The PureLocker ransomware – so-called because it’s written in the PureBasic programming language – has been spotted being used in targeted attacks against both Windows and Linux-based production servers at enterprises. Researchers said it shows unusual characteristics that underscore the innovation that malware developers are putting into their wares.
PureBasic for instance is not a common programming language, but it’s one that offers adversaries several advantages, according to an analysis on Wednesday by Intezer and IBM’s X-Force IRIS team.
“This unusual choice poses advantages for the attacker,” researchers wrote. “AV vendors have trouble generating reliable detection signatures for PureBasic binaries. In addition, PureBasic code is portable between Windows, Linux and OS-X, making targeting different platforms easier.”
The analysis also showed other unusual attributes within PureLocker, mainly on the evasion front. For instance, the malware attempts to evade user-mode API hooking of NTDLL functions by manually loading another copy of “ntdll.dll” and resolving API addresses manually from there. API hooking allows antivirus systems to see exactly what function is called by a program, when and with what parameters.
“While it’s a known [evasion] trick, it’s rarely used in ransomware,” the researchers noted.
Also, the malware instructs a command-line utility in Windows called regsrv32.exe to install PureLocker’s library component silently, without raising any dialogues. Later on, the malware verifies that it has indeed been executed by regsrv32.exe, and that its file extension is either .DLL or .OCX. The malware also verifies that the current year on the machine is 2019, and that the victim has administrator rights, researchers said. If any of these checks fail, the malware will exit without performing any malicious activity, all in an attempt to conceal its functionality.
“This type of behavior is not common in ransomware, which typically prefer to infect as many victims as possible in the hopes of gaining as much profit as possible,” researchers said.
If all anti-analysis and integrity tests performed by the malware are satisfied, it proceeds to encrypt the files on the victim’s machine with a standard AES+RSA encryption combination, using a hard-coded RSA key, according to the analysis. It adds the “.CR1” extension for each encrypted file. The ransomware then secure-deletes the original files in order to prevent recovery, and leaves a ransom note file on the user’s desktop. Then, it deletes itself.
The approach to the ransom is another unusual aspect of PureLocker – the adversaries don’t ask for a specific currency or ransom amount inside of the note itself, instead telling the victim to email the attackers at an anonymous and encrypted Proton email address, which also includes the “CR1” nomenclature.

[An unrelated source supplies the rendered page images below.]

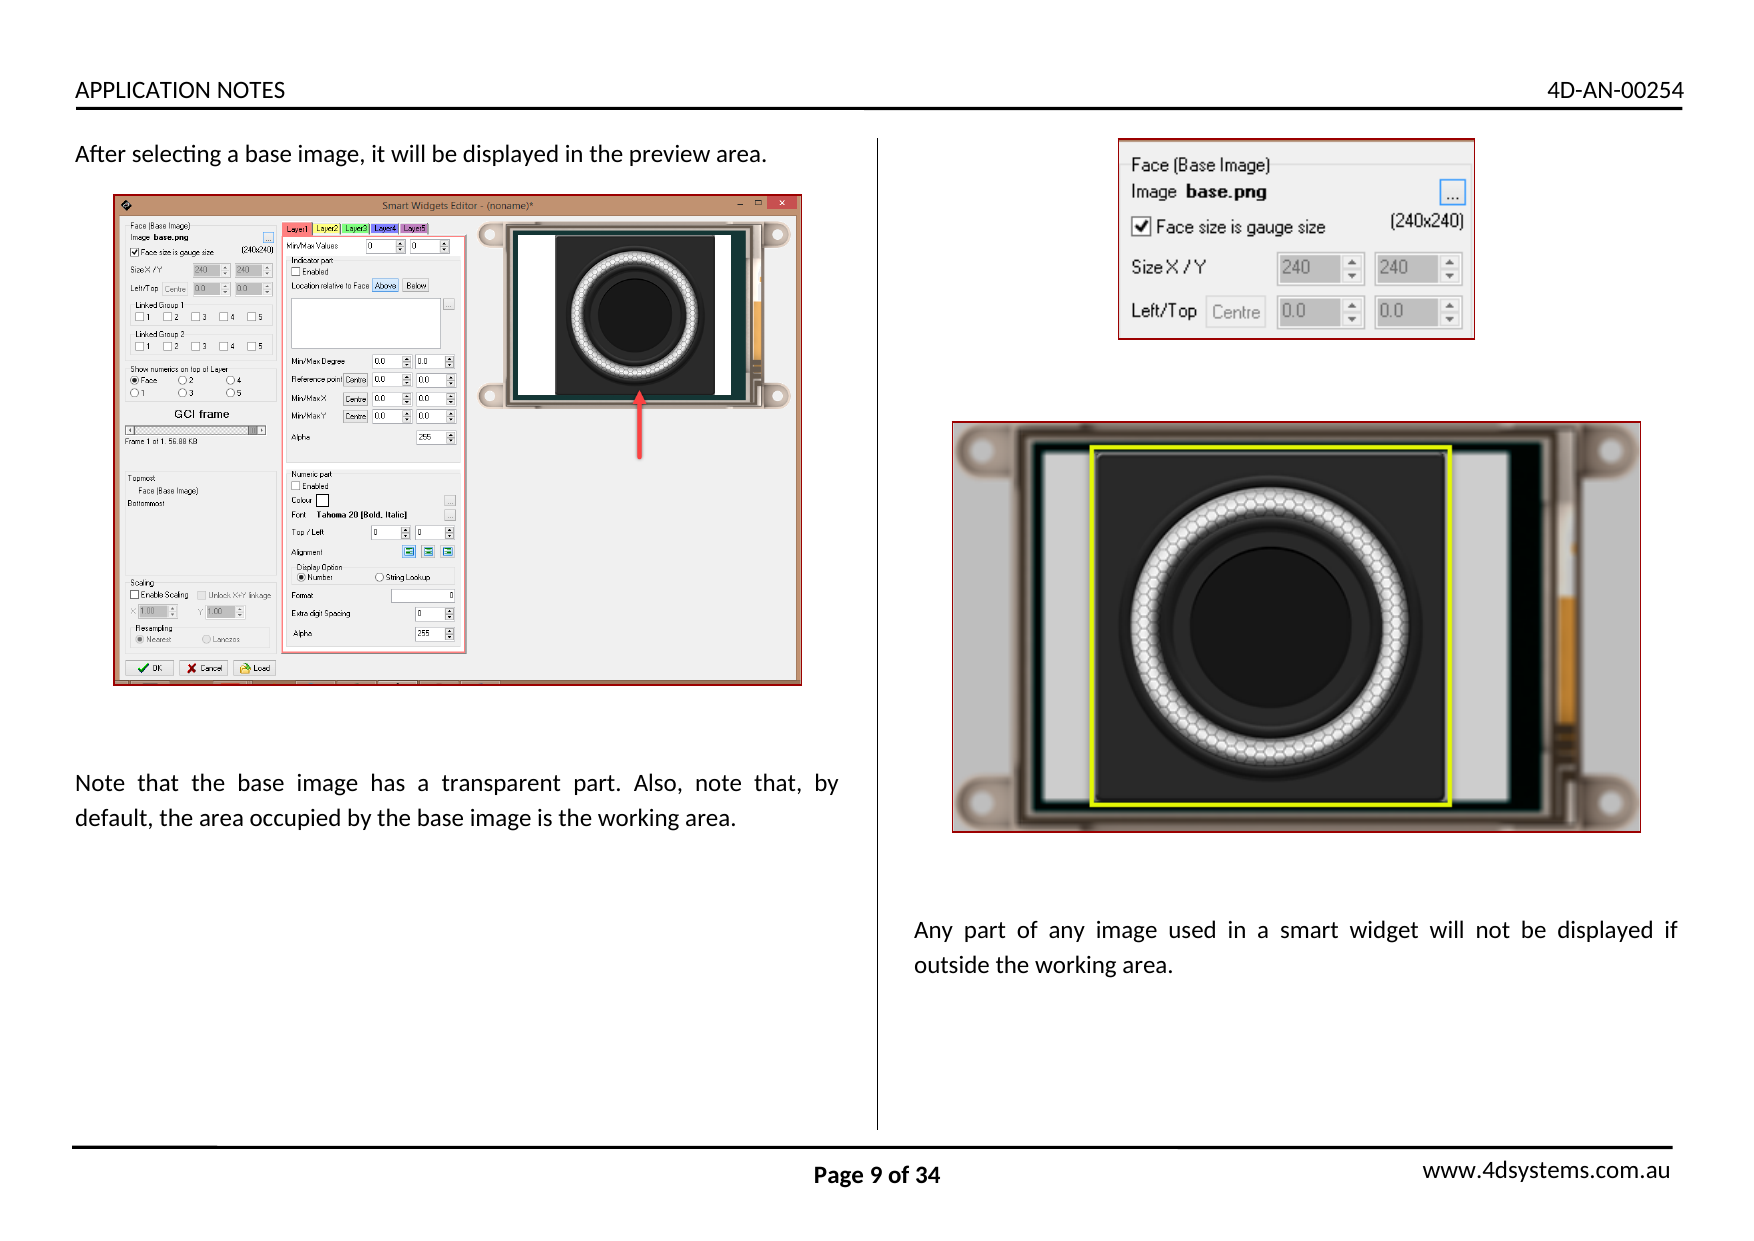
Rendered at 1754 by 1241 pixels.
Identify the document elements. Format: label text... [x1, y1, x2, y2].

text After selecting a base image, it will be displayed in the preview area. [75, 138, 840, 169]
picture [115, 196, 801, 684]
picture [953, 423, 1640, 831]
text Any part of any image used in a smart widget will not be displayed if outside the working area. [914, 914, 1679, 979]
text Note that the base image has a transparent part. Also, note that, by default, the area occupied by the base image is the working area. [75, 767, 840, 832]
picture [1119, 140, 1474, 338]
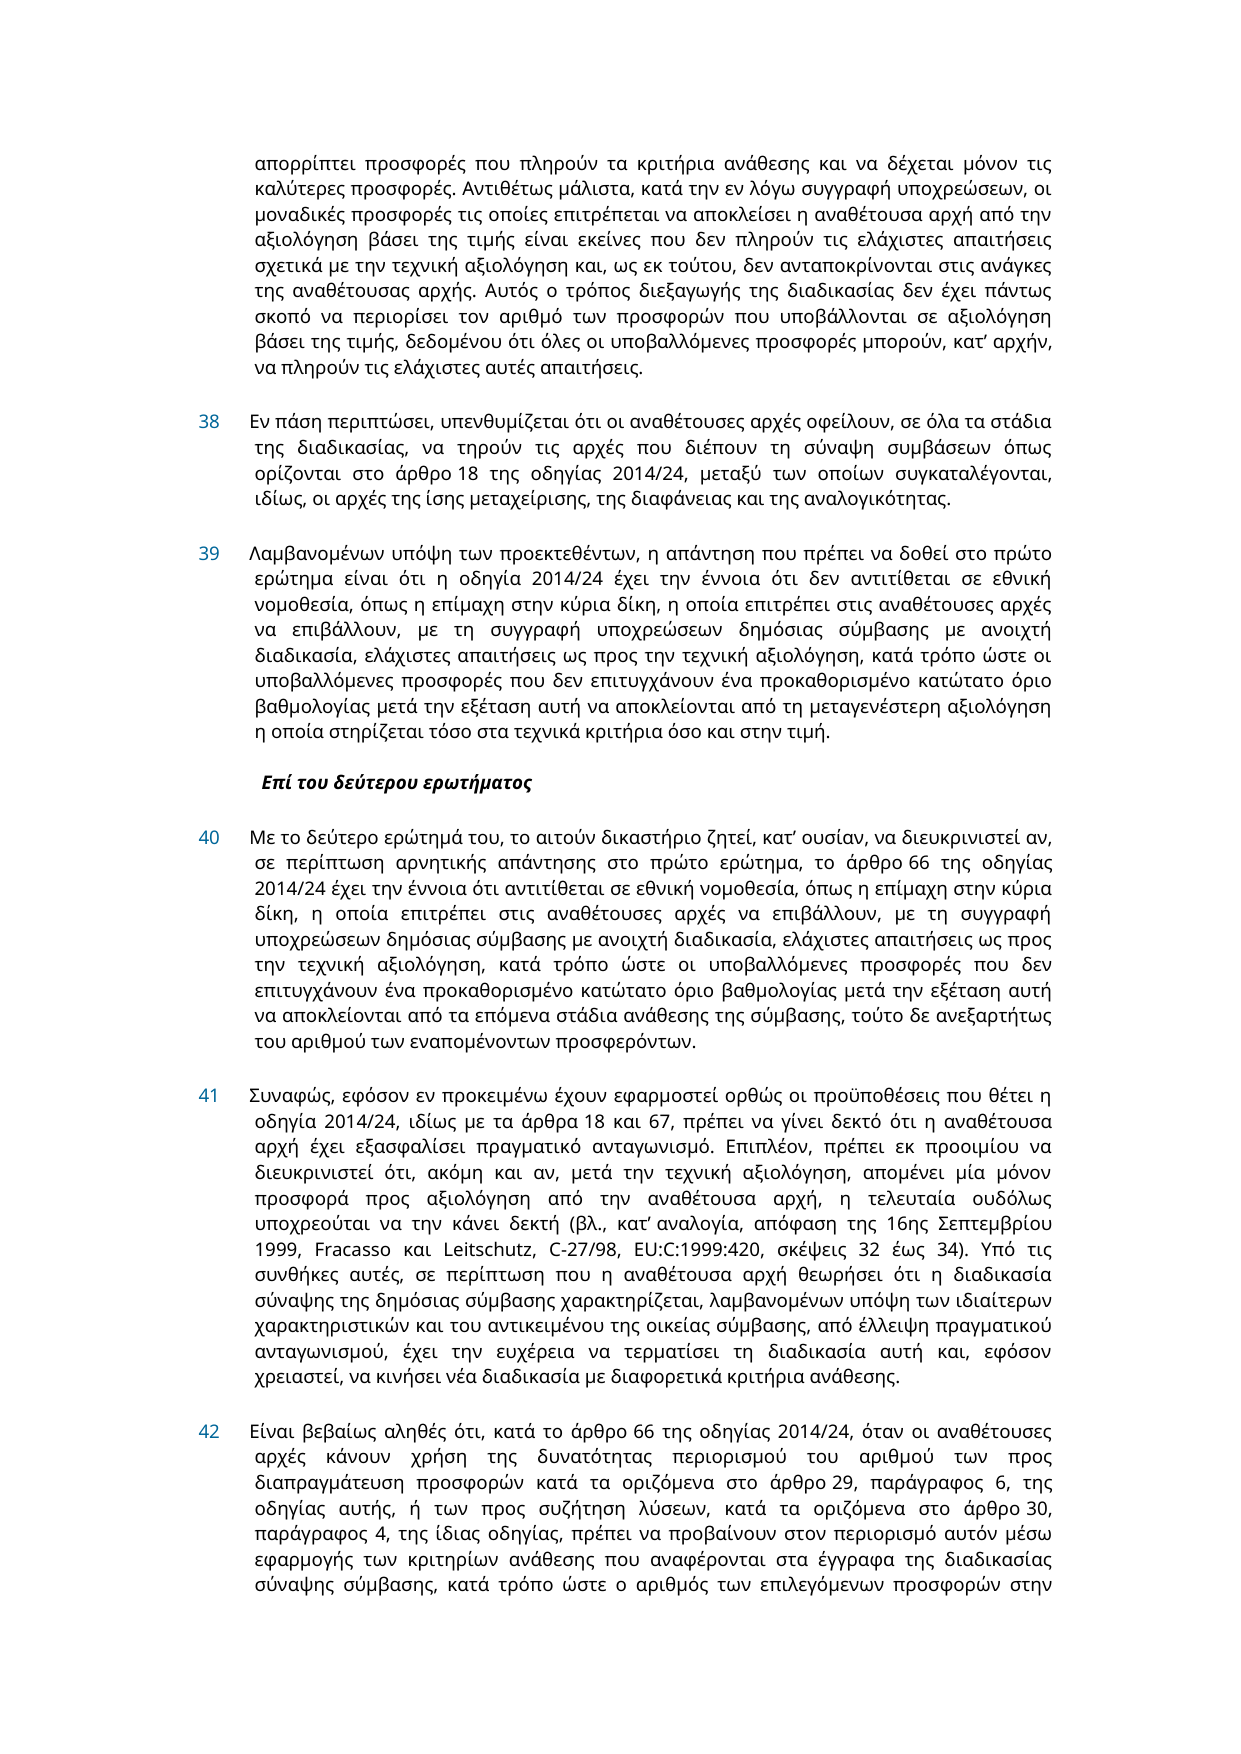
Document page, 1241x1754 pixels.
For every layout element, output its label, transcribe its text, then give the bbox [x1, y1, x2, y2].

text 41 Συναφώς, εφόσον εν προκειμένω έχουν εφαρμοστεί ορθώς οι προϋποθέσεις που θέτει η οδηγία 2014/24, ιδίως με τα άρθρα 18 και 67, πρέπει να γίνει δεκτό ότι η αναθέτουσα αρχή έχει εξασφαλίσει πραγματικό ανταγωνισμό. Επιπλέον, πρέπει εκ προοιμίου να διευκρινιστεί ότι, ακόμη και αν, μετά την τεχνική αξιολόγηση, απομένει μία μόνον προσφορά προς αξιολόγηση από την αναθέτουσα αρχή, η τελευταία ουδόλως υποχρεούται να την κάνει δεκτή (βλ., κατ’ αναλογία, απόφαση της 16ης Σεπτεμβρίου 1999, Fracasso και Leitschutz, C-27/98, EU:C:1999:420, σκέψεις 32 έως 34). Υπό τις συνθήκες αυτές, σε περίπτωση που η αναθέτουσα αρχή θεωρήσει ότι η διαδικασία σύναψης της δημόσιας σύμβασης χαρακτηρίζεται, λαμβανομένων υπόψη των ιδιαίτερων χαρακτηριστικών και του αντικειμένου της οικείας σύμβασης, από έλλειψη πραγματικού ανταγωνισμού, έχει την ευχέρεια να τερματίσει τη διαδικασία αυτή και, εφόσον χρειαστεί, να κινήσει νέα διαδικασία με διαφορετικά κριτήρια ανάθεσης. [198, 1083, 1053, 1389]
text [198, 150, 1053, 380]
text 39 Λαμβανομένων υπόψη των προεκτεθέντων, η απάντηση που πρέπει να δοθεί στο πρώτο ερώτημα είναι ότι η οδηγία 2014/24 έχει την έννοια ότι δεν αντιτίθεται σε εθνική νομοθεσία, όπως η επίμαχη στην κύρια δίκη, η οποία επιτρέπει στις αναθέτουσες αρχές να επιβάλλουν, με τη συγγραφή υποχρεώσεων δημόσιας σύμβασης με ανοιχτή διαδικασία, ελάχιστες απαιτήσεις ως προς την τεχνική αξιολόγηση, κατά τρόπο ώστε οι υποβαλλόμενες προσφορές που δεν επιτυγχάνουν ένα προκαθορισμένο κατώτατο όριο βαθμολογίας μετά την εξέταση αυτή να αποκλείονται από τη μεταγενέστερη αξιολόγηση η οποία στηρίζεται τόσο στα τεχνικά κριτήρια όσο και στην τιμή. [198, 540, 1053, 744]
text Επί του δεύτερου ερωτήματος [254, 769, 1053, 795]
text 40 Με το δεύτερο ερώτημά του, το αιτούν δικαστήριο ζητεί, κατ’ ουσίαν, να διευκρινιστεί αν, σε περίπτωση αρνητικής απάντησης στο πρώτο ερώτημα, το άρθρο 66 της οδηγίας 2014/24 έχει την έννοια ότι αντιτίθεται σε εθνική νομοθεσία, όπως η επίμαχη στην κύρια δίκη, η οποία επιτρέπει στις αναθέτουσες αρχές να επιβάλλουν, με τη συγγραφή υποχρεώσεων δημόσιας σύμβασης με ανοιχτή διαδικασία, ελάχιστες απαιτήσεις ως προς την τεχνική αξιολόγηση, κατά τρόπο ώστε οι υποβαλλόμενες προσφορές που δεν επιτυγχάνουν ένα προκαθορισμένο κατώτατο όριο βαθμολογίας μετά την εξέταση αυτή να αποκλείονται από τα επόμενα στάδια ανάθεσης της σύμβασης, τούτο δε ανεξαρτήτως του αριθμού των εναπομένοντων προσφερόντων. [198, 824, 1053, 1054]
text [198, 1418, 1053, 1597]
text 38 Εν πάση περιπτώσει, υπενθυμίζεται ότι οι αναθέτουσες αρχές οφείλουν, σε όλα τα στάδια της διαδικασίας, να τηρούν τις αρχές που διέπουν τη σύναψη συμβάσεων όπως ορίζονται στο άρθρο 18 της οδηγίας 2014/24, μεταξύ των οποίων συγκαταλέγονται, ιδίως, οι αρχές της ίσης μεταχείρισης, της διαφάνειας και της αναλογικότητας. [198, 409, 1053, 511]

“Each sample we analyzed contained a different email address, which might be how the attackers can link between different victims and their respective decryption keys (each email corresponds to a specific RSA key pair),” according to the analysis.
Researchers believe that all of this means that PureLocker is meant to be just one piece of a complex attack chain: “Being a DLL file designed to be executed in a very specific manner reveals this ransomware is a later-stage component of a multi-stage attack,” they wrote.
Targeted Attacks Hatched from more_eggs
Though the firms didn’t observe other parts of the suspected campaign, such as how the ransomware is finding its way onto desktops in the first place, code clues point to a possible connection to known, sophisticated threat actors.
The majority of PureLocker is new and unique, PureLocker does reuse some code snippets from known malware families, mainly the “more_eggs” backdoor malware. More_eggs is sold as-a-service on the Dark Web. Organized financial threat groups such as the Cobalt Group and the FIN6 gang are among those that have been seen using it, according to the researchers.
“The code-reuse connections to Cobalt Group are related to a specific component used by the group in its attack chain…a Stage 3 dropper DLL [used for evasion and anti-analysis functionalities],” explained the researchers. “More specifically, this component is the loader part of the more_eggs JScript backdoor, also known as SpicyOmelette.”
The Cobalt Group was recently discovered to have been been buying its malware kits from a malware-as-a-service (MaaS) provider on underground cybercrime forums.
“These findings strongly suggest that the MaaS provider of more_eggs has added a new malware kit to its offerings, by modifying the more_eggs loader’s payload from a JScript backdoor to a ransomware,” they concluded.
Ransomware attacks have doubled from last year, according to Mimecast’s State of Email Security Report, with 53 percent of organizations experiencing attacks that directly impacted business operations. In fact, 86 percent of organizations that were attacked suffered at least two days of downtime. PureLocker, according to Mimecast’s head of e-crime, Carl Wearn.
“The discovery of ‘PureLocker’ ransomware is a clear example of the sustained and continuing efforts ransomware threat actors are putting into the development of targeted ransomware,” he said, via email. “These capabilities will continue to evolve and security vendors will continue to research and identify new strains of malware and the means to defend against them.”